# Making a trapezoid (wastebasket)?



## Vexorg (Apr 16, 2014)

How would you make something like the below image?

I feel like this would be a fairly simple project and would plan to make it out of plywood and paint it. I was thinking the angles might be a little complicated but I was planning on using sketchup to figure that stuff out...

Has anyone seen any plan for something like this or as personally built one?


----------



## epicfail48 (Mar 27, 2014)

Looks like a splayed miter joint. The same style joint is used a lot in wood turning for making bowls and the like, the only difference in that basket is it has fewer sides than most bowl blanks ive seen and hasnt been turned.

http://woodgears.ca/miter/

That page should help you out with tha calculations. Be warned though, those buggers can be devilishly tricky to accurately cut


----------



## Steve Neul (Sep 2, 2011)

The corners would be mitered at a 45 degree angle however the parts are tapered wider at the top than bottom. The easiest way to find the angle of the taper would be to draw the side full scale on a piece of plywood. Drawing it out full scale would also let you know the size and angle of the bottom.


----------



## woodnthings (Jan 24, 2009)

*same as this with bevels*

http://www.youtube.com/watch?v=MfqvVhP3Fes


----------



## Vexorg (Apr 16, 2014)

Thanks for all the replies guys! I will review the items posted. This may be a good project for me to use my recently purchased Incra 1000HD.


----------



## pweller (Mar 10, 2014)

This is basically just the definition of a 'compound miter'. You got a 45 degree bevel, and probably 5 degree or so taper. No biggie, just cut it out - angle the table saw blade at 45 and taper it going through the fence. The only little trickie would be how you wanted to finish the top edges, if you want them perfectly horizontal you'll need to angle those cuts as well (they won't be 90 degrees).

I like the digital protractors for measuring these angles. They're pretty cheap.

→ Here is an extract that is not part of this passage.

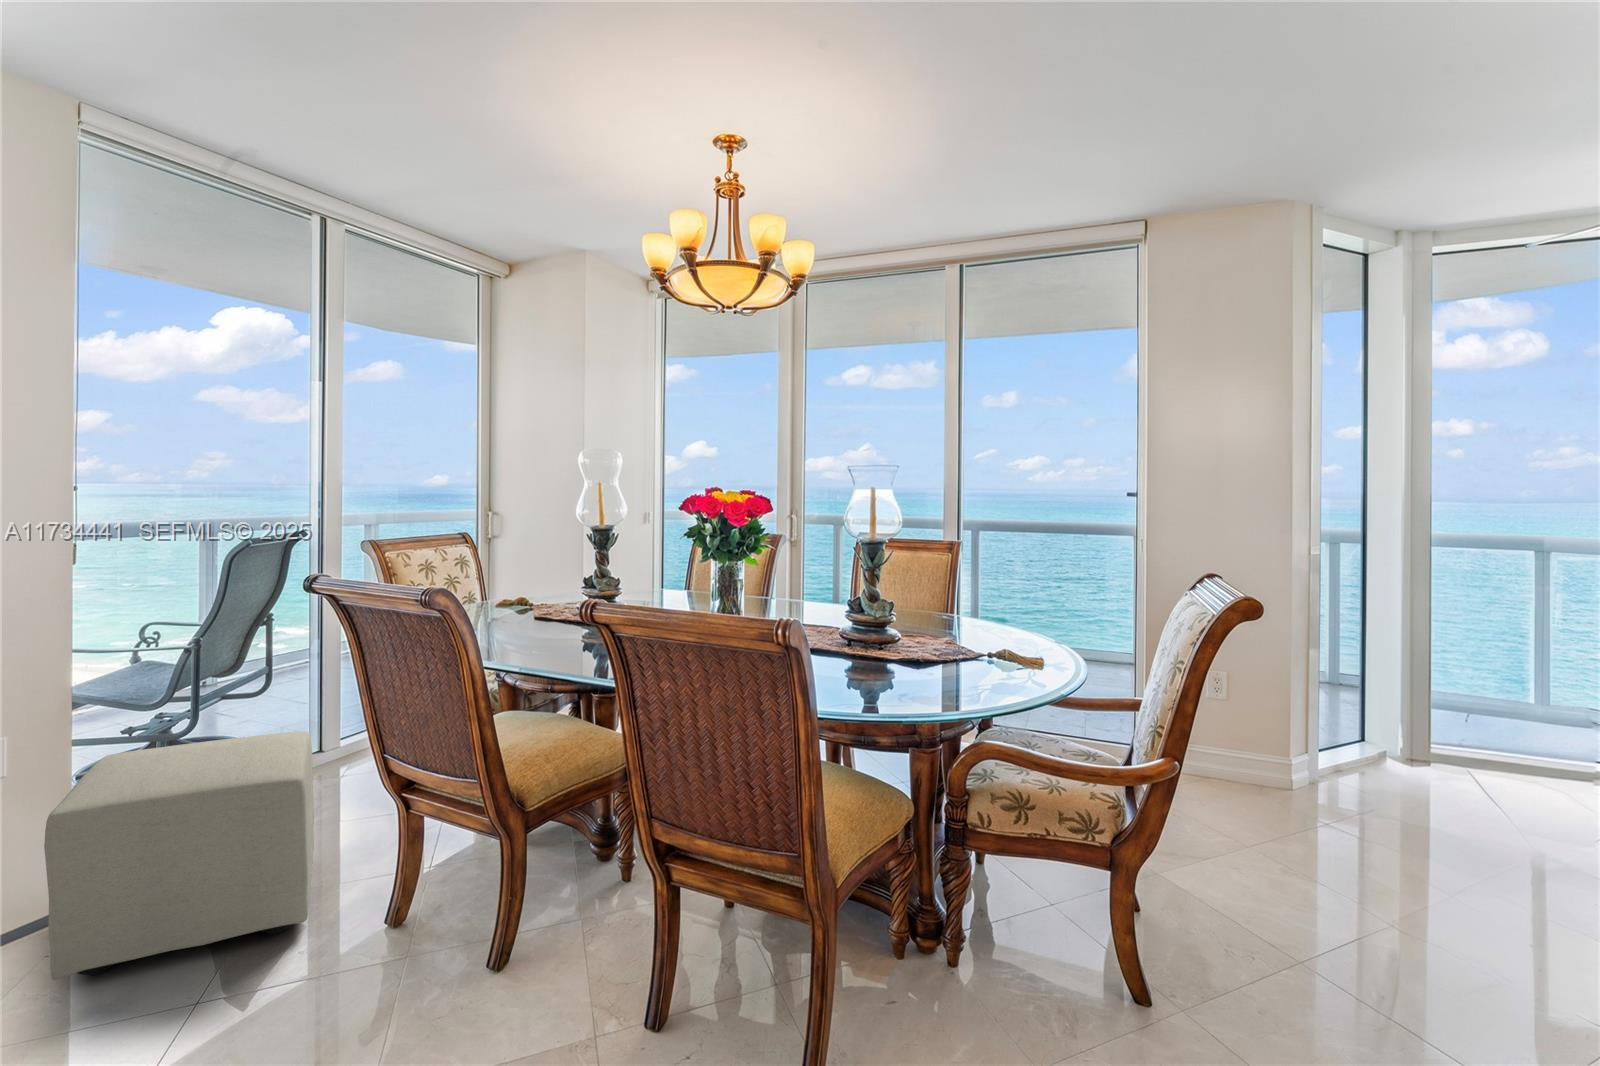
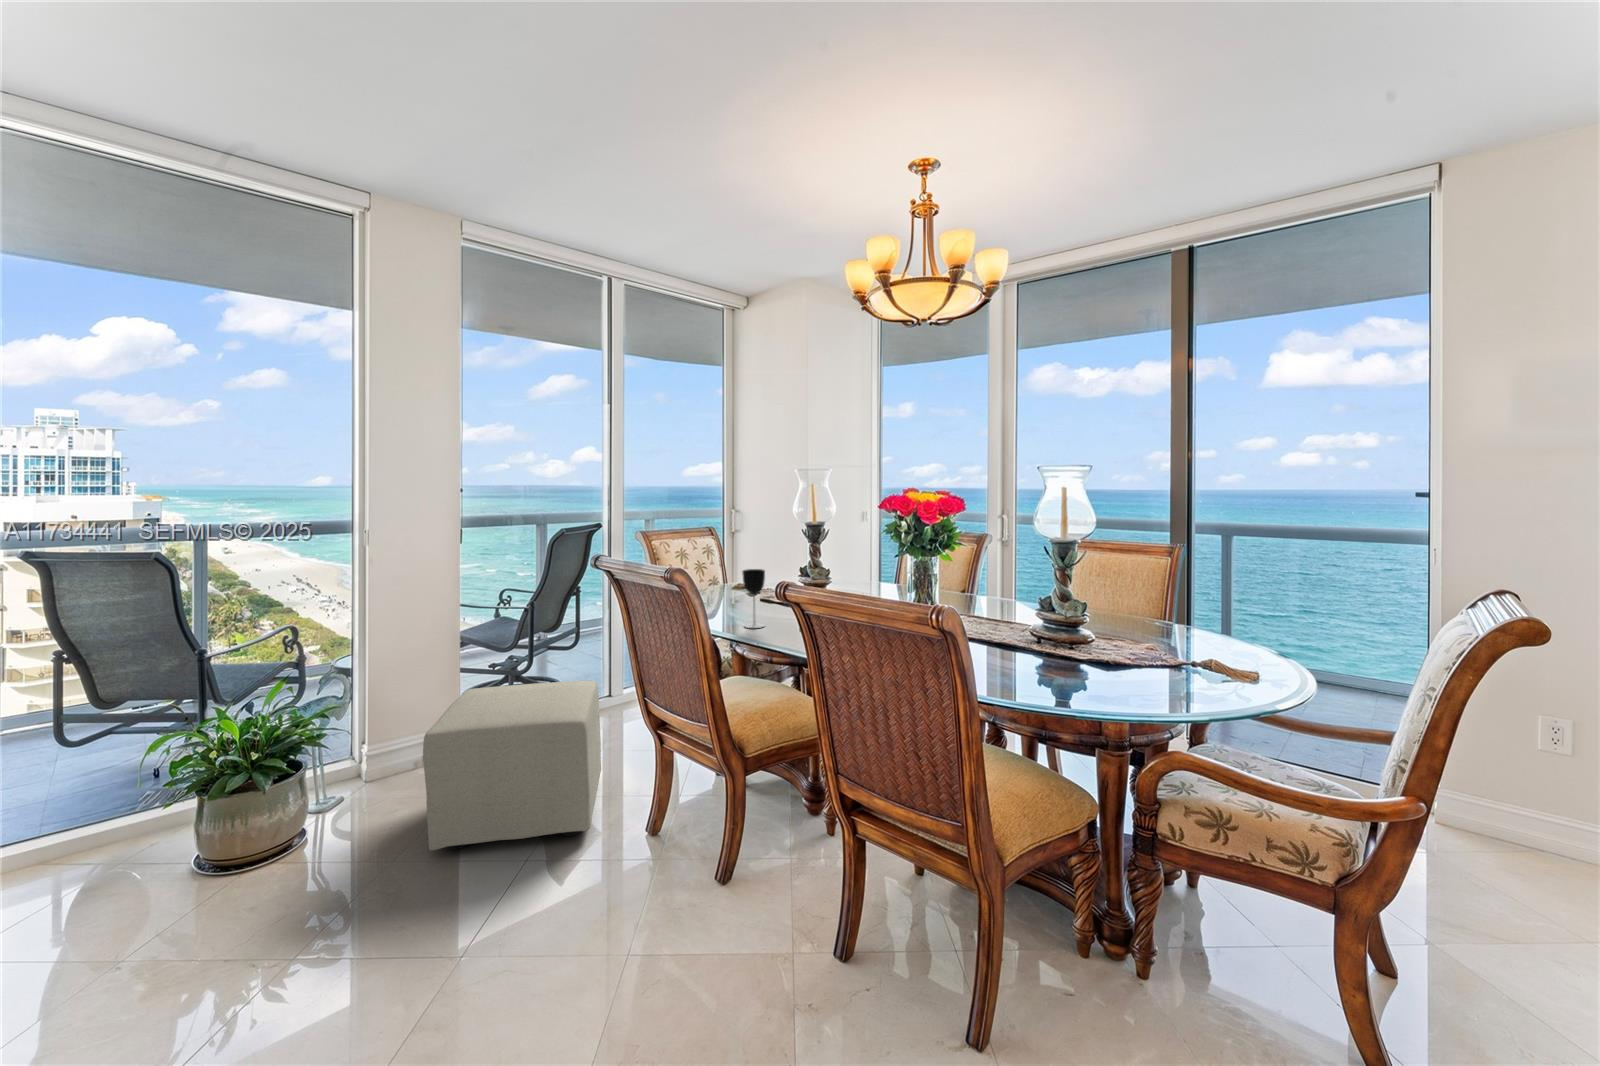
wine glass: none [519,579,547,649] -> present [742,569,765,628]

Also, before you cut the pieces, just draw rough lines indicating the cut directions so you don't get confused. Tapers and miters have the be coordinated.


----------



## igster (Oct 31, 2013)

I made one for my wife a while back....gonna have to take a pic of it and post it. Meantime, here's something similar I did on a much smaller scale:










Same principles involved...the corner miters were 45degrees(done on my bandsaw) and the top to bottom angles were basically eyeballed(also on the bandsaw), and the cutouts were done on my scroll saw.


Mark V


----------



## Vexorg (Apr 16, 2014)

igster said:


> I made one for my wife a while back....gonna have to take a pic of it and post it. Meantime, here's something similar I did on a much smaller scale:
> 
> 
> View attachment 99050
> ...


That looks awesome!


----------



## Bonka (Mar 24, 2011)

Give this site a shot: http://www.perfectcuts.com/index.asp


----------



## FrankC (Aug 24, 2012)

Woodgears has a chart that will give you the angles for cutting:
http://woodgears.ca/miter/


----------



## FrankC (Aug 24, 2012)

Double post


----------



## igster (Oct 31, 2013)

Here you go:




















It started out as a small wastebasket but ended up being a doggie toy bin  Made of 3/8 inch ply, stained a sort of walnut-ish. The corner joints are not mitered at 45 (my bad, sorry 'bout the memory fart there  but rather lap-jointed, cut with a straight router bit(which could also be done wit a dado set on the table saw).


----------